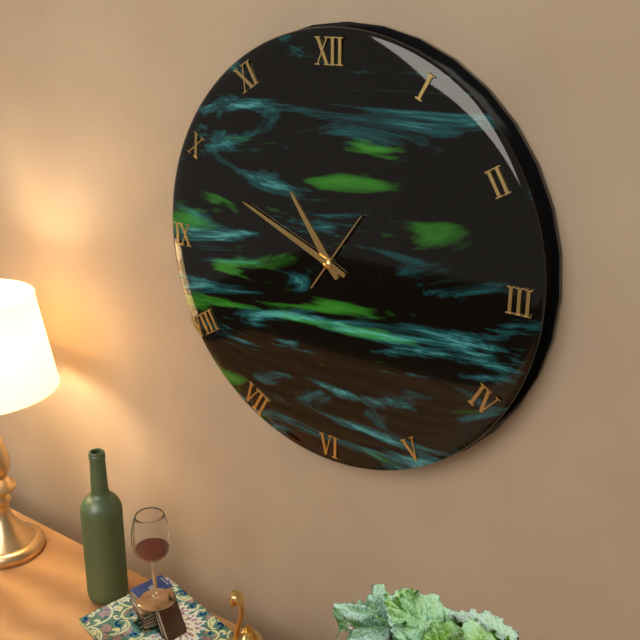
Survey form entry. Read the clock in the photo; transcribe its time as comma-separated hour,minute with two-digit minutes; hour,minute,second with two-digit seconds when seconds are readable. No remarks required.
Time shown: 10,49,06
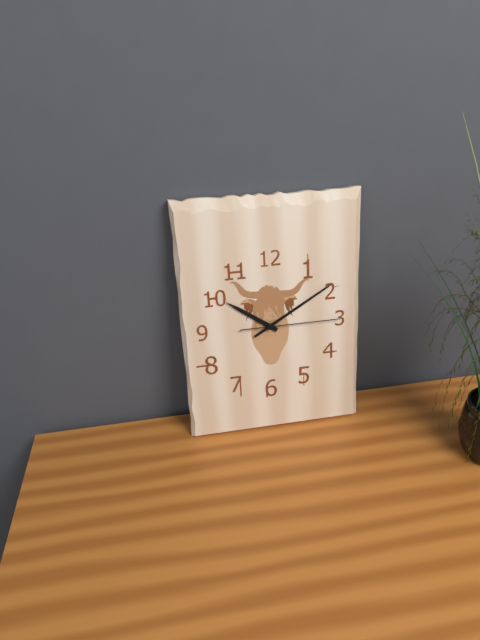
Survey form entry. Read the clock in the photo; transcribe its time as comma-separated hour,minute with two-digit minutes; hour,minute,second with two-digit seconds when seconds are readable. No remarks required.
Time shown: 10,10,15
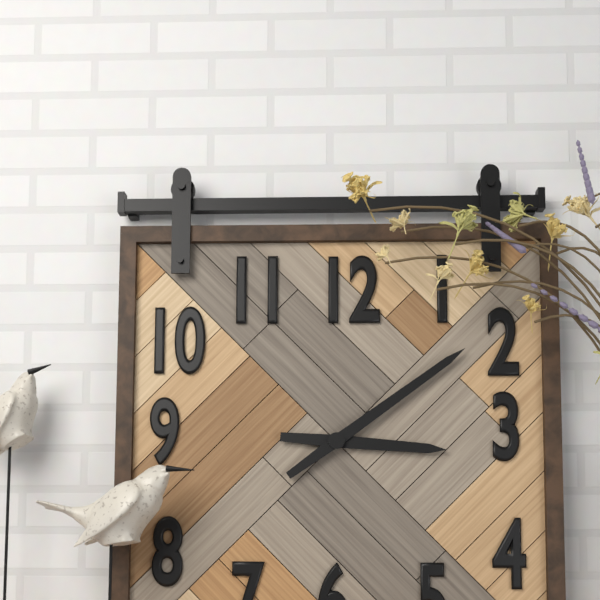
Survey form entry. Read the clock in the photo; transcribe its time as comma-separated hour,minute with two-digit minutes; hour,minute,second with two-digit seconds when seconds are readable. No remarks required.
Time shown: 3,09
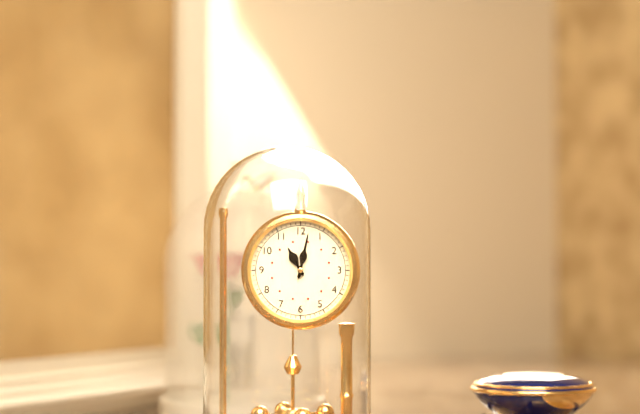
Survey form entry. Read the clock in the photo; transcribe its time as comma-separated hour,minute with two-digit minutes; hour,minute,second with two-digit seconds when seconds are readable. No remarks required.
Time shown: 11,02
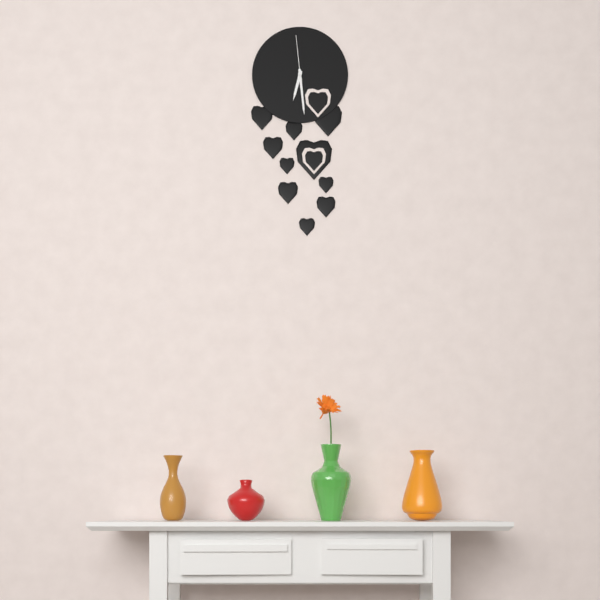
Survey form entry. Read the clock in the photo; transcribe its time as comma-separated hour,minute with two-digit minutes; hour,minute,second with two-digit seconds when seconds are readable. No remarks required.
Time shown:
◆ ◆ ◆
GIVEN REQUEST:
Print all the records above line for line without any changes, leaving out the pictures.

SOLUTION FOR THIS TASK:
Survey form entry. Read the clock in the photo; transcribe its time as comma-separated hour,minute with two-digit minutes; hour,minute,second with two-digit seconds when seconds are readable. No remarks required.
Time shown: 10,49,06
Survey form entry. Read the clock in the photo; transcribe its time as comma-separated hour,minute with two-digit minutes; hour,minute,second with two-digit seconds when seconds are readable. No remarks required.
Time shown: 10,10,15
Survey form entry. Read the clock in the photo; transcribe its time as comma-separated hour,minute with two-digit minutes; hour,minute,second with two-digit seconds when seconds are readable. No remarks required.
Time shown: 3,09
Survey form entry. Read the clock in the photo; transcribe its time as comma-separated hour,minute with two-digit minutes; hour,minute,second with two-digit seconds when seconds are readable. No remarks required.
Time shown: 11,02
Survey form entry. Read the clock in the photo; transcribe its time as comma-separated hour,minute with two-digit minutes; hour,minute,second with two-digit seconds when seconds are readable. No remarks required.
Time shown:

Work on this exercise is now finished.